Le commerce est lui aussi un moyen, non une fin… et l’argent, un moyen du commerce…, donc, en théorie, l’argent est le moyen d’un moyen, c’est dire s’il ne saurait être un but en soi…, l’économie devient pervertie quand l’argent devient une fin, l’objet d’un besoin devenu artificiellement primaire, en l’occurrence, fabriquer de soi-disant œuvres d’art…, comme le font Jef Koens et autres escrocs de l’art, comme le font Ferrari et autres escrocs de l’automobile…, (j’ai pris la CoxCalibur en exemple)…
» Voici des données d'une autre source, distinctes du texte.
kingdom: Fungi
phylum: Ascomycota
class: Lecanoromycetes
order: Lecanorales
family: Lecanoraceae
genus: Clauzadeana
Les uns et les autres en fabricant des choses inutiles en série, à moindre coût, pour les revendre à des milliardaires illuminés pour des montants stratosphériques et indécents…, des procédés malhonnêtes (ne fut-ce qu’intellectuellement) qui n’ont aucun lien avec la “reconnaissance” d’un objet acquérant lentement au fil du temps le statut d’œuvre d’art par ce qu’il fut un élément clé dans l’évolution humaine…
Ainsi, qu’une 2CV puisse accéder pour ses tout premiers modèles au statut envié d’automobile ayant marqué notre civilisation, il n’en va pas de même d’une Ferrari F12 Berlinetta qui ne marquera que le portefeuille des idiots en ayant acheté une…, idem pour Jef koens, ses cochons tatoués ne sont que du lard pour les cochons payants…, pas de l’art… et bien évidement, cette “CoxCalibur” qui n’est pas même authentique !
Aristote désigne par “chrématistique” (du grec khréma, la richesse) ce qui pourrait s’apparenter au syndrome Oncle Picsou, c’est-à-dire la possession érigée en finalité ultime, l’accumulation infinie d’argent, la recherche du profit au moyen de rapports marchands où l’autre est un instrument et non plus un ami ou un citoyen… et surtout la mise en place des stratégies les plus rusées, obscures, sophistiquées, incompréhensibles, par lesquelles on achète de l’argent pour gagner de l’argent pour acheter de l’argent pour gagner de l’argent…
Le public est au courant de ce mécanisme vicieux lorsqu’au lieu de gagner de l’argent, il en perd.
Les spéculateurs de l’inutile, les traders…, les fabricants de kitcheries et les faussaires ne sont que des mutants qui finissent par être ce qu’il ont…. et quand ils n’ont plus rien, ils ne sont plus rien…, à toutes ces affaires de résultats mirobolants dans les enchères, le public n’y comprend pas grand-chose.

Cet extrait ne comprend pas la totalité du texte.